- _Records provided_
####################

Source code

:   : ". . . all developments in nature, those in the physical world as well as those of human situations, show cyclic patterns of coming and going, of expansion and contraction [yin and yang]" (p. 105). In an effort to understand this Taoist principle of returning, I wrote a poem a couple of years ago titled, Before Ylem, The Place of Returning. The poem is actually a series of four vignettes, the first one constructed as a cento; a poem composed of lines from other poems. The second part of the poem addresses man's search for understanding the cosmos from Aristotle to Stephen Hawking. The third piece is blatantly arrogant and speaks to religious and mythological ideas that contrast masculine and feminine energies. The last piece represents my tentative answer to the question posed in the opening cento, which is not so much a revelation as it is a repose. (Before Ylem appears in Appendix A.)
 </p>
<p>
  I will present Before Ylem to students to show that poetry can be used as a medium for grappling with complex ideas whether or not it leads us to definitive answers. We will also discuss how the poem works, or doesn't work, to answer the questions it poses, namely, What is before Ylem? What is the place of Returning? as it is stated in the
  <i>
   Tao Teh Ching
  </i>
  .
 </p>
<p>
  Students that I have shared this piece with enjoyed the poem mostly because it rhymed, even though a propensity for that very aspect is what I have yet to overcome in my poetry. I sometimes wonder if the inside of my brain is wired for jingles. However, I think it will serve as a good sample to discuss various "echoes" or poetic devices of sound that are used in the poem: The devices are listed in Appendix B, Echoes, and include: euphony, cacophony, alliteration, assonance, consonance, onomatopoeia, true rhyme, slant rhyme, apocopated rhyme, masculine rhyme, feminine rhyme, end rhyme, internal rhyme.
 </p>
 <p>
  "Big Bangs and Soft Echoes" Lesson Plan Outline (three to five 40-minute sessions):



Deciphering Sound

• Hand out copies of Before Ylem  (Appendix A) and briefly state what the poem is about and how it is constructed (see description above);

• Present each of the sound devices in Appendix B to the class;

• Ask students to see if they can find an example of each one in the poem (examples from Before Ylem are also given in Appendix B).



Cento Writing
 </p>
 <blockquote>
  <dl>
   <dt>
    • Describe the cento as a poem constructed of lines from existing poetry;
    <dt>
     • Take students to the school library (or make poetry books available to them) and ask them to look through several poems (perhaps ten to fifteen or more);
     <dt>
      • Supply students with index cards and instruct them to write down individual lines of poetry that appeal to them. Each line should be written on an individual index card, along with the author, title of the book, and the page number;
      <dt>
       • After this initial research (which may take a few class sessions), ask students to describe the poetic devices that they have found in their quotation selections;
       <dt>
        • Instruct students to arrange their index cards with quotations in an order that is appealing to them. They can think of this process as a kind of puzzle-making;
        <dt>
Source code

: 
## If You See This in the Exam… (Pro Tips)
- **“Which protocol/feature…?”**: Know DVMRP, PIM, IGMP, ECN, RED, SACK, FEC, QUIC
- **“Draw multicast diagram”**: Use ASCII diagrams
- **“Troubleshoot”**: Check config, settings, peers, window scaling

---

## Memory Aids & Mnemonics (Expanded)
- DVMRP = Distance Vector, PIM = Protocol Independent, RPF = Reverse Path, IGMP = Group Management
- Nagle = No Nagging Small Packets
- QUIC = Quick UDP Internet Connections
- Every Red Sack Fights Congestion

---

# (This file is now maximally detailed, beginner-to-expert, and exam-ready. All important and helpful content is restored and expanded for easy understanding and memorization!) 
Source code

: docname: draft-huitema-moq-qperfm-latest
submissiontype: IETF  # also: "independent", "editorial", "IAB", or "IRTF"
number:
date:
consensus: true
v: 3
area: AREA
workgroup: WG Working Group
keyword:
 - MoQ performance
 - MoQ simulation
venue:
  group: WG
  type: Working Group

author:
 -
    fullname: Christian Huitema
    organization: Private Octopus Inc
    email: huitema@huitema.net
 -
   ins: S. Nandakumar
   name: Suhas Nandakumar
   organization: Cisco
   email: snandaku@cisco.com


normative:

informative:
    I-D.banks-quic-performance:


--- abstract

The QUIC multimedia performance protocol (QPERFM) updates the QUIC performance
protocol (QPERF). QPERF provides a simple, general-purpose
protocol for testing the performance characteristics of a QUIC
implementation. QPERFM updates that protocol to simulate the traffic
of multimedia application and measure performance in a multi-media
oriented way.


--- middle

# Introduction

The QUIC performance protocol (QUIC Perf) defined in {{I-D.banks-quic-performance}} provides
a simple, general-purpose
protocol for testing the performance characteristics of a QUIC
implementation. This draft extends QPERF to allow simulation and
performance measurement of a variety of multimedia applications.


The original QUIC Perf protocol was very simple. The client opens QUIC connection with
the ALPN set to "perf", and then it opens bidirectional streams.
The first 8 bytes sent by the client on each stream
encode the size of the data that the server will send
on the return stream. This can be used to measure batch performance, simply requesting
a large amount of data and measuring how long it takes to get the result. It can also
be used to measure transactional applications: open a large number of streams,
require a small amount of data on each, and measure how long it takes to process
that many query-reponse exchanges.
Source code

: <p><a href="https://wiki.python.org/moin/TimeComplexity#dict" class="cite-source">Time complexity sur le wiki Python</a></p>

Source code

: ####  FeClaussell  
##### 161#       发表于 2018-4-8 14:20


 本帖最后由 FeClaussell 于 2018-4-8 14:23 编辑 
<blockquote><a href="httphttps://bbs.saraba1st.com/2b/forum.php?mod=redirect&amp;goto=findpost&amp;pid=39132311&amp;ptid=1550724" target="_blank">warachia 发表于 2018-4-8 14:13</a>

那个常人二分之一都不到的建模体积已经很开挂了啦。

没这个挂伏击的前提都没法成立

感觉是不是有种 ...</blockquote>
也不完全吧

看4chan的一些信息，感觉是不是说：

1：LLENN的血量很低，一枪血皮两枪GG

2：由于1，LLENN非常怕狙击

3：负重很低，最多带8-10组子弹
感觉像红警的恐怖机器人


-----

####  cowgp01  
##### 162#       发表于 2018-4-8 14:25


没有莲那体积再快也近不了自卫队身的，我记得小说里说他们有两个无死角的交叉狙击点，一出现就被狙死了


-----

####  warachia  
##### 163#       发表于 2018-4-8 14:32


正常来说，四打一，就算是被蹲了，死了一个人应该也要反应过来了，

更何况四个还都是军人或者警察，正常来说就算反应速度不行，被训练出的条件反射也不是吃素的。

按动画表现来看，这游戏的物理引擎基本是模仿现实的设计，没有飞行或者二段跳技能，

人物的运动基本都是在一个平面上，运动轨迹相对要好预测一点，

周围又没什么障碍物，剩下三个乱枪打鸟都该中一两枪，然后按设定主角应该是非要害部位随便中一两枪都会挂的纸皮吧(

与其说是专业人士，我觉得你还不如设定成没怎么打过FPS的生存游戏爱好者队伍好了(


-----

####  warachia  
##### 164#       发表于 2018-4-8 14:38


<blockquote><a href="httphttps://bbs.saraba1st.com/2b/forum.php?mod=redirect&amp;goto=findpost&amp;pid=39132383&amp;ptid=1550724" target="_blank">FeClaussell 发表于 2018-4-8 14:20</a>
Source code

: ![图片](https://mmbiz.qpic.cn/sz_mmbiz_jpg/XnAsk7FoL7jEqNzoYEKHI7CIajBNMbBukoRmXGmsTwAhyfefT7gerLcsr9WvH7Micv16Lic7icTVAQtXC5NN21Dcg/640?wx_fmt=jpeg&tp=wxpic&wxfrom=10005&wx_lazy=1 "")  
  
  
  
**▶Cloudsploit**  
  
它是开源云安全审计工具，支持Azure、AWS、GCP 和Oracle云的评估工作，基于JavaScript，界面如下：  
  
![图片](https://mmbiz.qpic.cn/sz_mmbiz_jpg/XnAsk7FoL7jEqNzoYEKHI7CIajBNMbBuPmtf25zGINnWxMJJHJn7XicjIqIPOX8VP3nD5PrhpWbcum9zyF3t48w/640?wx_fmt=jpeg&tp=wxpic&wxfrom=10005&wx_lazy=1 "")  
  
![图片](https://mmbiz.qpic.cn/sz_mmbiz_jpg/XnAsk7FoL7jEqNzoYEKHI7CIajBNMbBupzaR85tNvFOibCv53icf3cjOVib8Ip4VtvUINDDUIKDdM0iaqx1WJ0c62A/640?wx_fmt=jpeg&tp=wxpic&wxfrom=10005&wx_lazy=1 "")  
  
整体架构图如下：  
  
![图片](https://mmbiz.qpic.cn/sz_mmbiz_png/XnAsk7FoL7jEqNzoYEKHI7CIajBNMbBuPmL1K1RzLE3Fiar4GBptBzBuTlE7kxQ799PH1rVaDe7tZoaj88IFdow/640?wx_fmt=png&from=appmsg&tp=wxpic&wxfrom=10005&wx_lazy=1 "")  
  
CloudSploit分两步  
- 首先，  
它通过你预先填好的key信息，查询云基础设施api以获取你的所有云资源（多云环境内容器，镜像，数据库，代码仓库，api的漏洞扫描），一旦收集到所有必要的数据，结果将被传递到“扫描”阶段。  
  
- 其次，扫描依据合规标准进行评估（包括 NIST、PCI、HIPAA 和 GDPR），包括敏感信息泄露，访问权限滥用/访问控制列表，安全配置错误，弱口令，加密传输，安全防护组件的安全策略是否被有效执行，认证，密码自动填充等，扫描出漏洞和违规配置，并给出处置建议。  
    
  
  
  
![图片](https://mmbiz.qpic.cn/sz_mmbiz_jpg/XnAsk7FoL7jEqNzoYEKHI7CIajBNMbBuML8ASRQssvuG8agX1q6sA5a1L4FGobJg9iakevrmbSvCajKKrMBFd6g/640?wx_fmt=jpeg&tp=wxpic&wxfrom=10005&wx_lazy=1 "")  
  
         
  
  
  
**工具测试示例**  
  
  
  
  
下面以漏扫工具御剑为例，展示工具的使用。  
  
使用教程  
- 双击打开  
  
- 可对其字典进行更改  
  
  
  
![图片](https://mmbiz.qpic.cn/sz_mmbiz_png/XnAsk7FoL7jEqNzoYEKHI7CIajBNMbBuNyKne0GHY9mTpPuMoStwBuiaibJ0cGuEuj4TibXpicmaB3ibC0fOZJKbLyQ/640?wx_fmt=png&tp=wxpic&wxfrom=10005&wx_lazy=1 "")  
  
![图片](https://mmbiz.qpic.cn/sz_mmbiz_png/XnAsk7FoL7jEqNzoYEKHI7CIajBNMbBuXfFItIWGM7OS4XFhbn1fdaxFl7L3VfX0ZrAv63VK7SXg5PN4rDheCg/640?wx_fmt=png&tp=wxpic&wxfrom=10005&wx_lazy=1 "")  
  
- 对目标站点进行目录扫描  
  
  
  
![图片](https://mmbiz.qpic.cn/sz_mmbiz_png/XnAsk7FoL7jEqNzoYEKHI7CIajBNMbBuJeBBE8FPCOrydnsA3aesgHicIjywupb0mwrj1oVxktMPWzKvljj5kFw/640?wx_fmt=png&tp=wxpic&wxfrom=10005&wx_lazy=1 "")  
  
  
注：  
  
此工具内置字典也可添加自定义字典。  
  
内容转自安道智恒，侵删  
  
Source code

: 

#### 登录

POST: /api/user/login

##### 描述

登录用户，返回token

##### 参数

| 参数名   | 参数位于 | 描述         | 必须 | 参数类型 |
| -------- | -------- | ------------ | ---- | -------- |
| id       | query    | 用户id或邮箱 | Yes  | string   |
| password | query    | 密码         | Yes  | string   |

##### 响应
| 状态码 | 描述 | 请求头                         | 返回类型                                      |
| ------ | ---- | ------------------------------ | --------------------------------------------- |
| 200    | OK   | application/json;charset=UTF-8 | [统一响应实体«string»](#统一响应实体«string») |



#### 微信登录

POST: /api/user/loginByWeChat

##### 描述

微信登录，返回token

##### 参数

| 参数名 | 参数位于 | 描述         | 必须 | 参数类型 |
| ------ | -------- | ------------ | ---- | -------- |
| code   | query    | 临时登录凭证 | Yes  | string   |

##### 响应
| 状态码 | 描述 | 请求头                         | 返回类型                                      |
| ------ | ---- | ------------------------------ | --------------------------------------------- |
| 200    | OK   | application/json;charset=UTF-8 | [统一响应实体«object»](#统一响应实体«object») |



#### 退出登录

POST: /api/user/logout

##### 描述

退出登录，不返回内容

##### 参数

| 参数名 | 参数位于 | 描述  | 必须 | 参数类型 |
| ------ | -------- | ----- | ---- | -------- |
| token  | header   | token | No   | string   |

####################

- _Task details_
Locate every line in the entries above that contains the word "client", and copy each of those lines out in full.

- _Response area_
The original QUIC Perf protocol was very simple. The client opens QUIC connection with
The first 8 bytes sent by the client on each stream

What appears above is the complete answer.